*** Opening Entries shown ***
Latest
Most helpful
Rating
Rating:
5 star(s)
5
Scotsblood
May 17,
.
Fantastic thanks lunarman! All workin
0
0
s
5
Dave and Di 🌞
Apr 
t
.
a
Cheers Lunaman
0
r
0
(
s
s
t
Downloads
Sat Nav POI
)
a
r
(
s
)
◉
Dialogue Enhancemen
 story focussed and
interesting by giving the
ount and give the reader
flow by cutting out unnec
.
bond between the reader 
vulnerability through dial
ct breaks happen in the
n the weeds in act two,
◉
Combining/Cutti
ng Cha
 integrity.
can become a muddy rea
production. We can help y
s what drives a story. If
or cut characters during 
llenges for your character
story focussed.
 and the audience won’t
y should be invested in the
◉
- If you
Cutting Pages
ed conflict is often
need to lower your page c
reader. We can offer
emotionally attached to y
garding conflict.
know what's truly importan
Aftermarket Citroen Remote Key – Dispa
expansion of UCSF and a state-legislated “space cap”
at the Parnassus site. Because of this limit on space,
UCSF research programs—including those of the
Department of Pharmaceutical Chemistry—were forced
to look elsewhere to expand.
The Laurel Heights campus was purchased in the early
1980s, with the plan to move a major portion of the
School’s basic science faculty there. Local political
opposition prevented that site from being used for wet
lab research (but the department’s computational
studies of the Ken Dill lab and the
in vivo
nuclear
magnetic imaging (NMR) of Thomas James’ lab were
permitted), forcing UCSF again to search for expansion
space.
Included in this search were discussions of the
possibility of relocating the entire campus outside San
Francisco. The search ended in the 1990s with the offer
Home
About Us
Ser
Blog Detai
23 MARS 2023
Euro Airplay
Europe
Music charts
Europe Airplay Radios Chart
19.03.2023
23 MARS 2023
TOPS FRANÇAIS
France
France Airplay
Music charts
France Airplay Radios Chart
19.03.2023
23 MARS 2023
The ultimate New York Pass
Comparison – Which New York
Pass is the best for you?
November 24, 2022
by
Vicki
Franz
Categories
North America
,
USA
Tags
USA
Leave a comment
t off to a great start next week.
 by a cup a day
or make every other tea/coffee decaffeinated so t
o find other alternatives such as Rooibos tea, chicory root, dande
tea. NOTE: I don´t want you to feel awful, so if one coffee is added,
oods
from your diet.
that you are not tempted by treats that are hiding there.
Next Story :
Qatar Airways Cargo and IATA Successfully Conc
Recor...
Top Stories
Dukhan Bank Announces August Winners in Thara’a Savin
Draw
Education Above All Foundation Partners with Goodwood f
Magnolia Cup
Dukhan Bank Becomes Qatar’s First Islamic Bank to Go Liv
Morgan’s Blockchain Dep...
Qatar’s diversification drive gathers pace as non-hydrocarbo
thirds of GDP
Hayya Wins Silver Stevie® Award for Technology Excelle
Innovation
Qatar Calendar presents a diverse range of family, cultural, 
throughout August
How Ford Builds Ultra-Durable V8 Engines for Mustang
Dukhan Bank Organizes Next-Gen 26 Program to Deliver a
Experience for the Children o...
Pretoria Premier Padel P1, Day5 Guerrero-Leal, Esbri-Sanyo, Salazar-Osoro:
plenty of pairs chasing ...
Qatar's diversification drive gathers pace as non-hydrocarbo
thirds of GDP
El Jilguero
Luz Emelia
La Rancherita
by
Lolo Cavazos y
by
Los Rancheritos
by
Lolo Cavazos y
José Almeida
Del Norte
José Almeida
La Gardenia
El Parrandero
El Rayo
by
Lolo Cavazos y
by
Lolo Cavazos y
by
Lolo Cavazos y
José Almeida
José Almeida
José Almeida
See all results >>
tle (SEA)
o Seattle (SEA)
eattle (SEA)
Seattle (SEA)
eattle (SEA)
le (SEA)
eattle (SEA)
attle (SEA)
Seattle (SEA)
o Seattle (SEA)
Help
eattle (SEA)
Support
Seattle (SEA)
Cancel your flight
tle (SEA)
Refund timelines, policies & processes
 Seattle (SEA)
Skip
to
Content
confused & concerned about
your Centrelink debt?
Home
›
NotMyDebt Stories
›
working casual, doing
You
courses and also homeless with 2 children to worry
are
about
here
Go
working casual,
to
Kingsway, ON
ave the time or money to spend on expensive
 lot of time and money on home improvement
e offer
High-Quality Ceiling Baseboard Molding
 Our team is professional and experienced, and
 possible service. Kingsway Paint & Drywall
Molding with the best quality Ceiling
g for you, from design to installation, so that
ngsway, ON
*** Closing Entries shown ***
*** Opening Entries shown ***
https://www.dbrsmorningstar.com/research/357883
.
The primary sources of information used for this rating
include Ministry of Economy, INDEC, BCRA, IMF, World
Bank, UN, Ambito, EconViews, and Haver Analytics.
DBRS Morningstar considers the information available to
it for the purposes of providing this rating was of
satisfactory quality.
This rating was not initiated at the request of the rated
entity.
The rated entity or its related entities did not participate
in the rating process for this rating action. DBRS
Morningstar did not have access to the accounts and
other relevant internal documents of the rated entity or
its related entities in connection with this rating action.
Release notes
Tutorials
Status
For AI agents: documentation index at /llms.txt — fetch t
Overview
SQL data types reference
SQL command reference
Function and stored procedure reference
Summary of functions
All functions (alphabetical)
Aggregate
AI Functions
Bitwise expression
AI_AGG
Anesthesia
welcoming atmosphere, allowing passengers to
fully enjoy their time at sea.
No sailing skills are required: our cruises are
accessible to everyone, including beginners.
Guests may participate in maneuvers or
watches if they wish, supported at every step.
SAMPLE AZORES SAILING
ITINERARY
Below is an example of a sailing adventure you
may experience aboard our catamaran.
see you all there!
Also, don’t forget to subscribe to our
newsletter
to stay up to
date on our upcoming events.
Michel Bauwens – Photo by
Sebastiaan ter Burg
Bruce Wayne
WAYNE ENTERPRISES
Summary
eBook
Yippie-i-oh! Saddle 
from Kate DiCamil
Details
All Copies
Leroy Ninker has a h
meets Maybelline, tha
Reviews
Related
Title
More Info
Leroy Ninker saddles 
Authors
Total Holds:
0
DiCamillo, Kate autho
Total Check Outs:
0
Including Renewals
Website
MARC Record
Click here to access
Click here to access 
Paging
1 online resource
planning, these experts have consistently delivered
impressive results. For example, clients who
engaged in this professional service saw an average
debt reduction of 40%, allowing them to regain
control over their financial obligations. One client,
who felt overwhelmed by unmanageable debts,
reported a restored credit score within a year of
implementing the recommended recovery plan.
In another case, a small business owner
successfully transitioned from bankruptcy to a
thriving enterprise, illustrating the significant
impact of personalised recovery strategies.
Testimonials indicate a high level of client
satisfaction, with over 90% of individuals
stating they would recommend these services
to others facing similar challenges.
*** Closing Entries shown ***
Exercise aim
Would you print exactly, and only, the lines of the data above from the line with "accessible to everyone, including beginners." through the line with "satisfaction, with over 90% of individuals", inclusive?

Answer section
accessible to everyone, including beginners.
Guests may participate in maneuvers or
watches if they wish, supported at every step.
SAMPLE AZORES SAILING
ITINERARY
Below is an example of a sailing adventure you
may experience aboard our catamaran.
see you all there!
Also, don’t forget to subscribe to our
newsletter
to stay up to
date on our upcoming events.
Michel Bauwens – Photo by
Sebastiaan ter Burg
Bruce Wayne
WAYNE ENTERPRISES
Summary
eBook
Yippie-i-oh! Saddle 
from Kate DiCamil
Details
All Copies
Leroy Ninker has a h
meets Maybelline, tha
Reviews
Related
Title
More Info
Leroy Ninker saddles 
Authors
Total Holds:
0
DiCamillo, Kate autho
Total Check Outs:
0
Including Renewals
Website
MARC Record
Click here to access
Click here to access 
Paging
1 online resource
planning, these experts have consistently delivered
impressive results. For example, clients who
engaged in this professional service saw an average
debt reduction of 40%, allowing them to regain
control over their financial obligations. One client,
who felt overwhelmed by unmanageable debts,
reported a restored credit score within a year of
implementing the recommended recovery plan.
In another case, a small business owner
successfully transitioned from bankruptcy to a
thriving enterprise, illustrating the significant
impact of personalised recovery strategies.
Testimonials indicate a high level of client
satisfaction, with over 90% of individuals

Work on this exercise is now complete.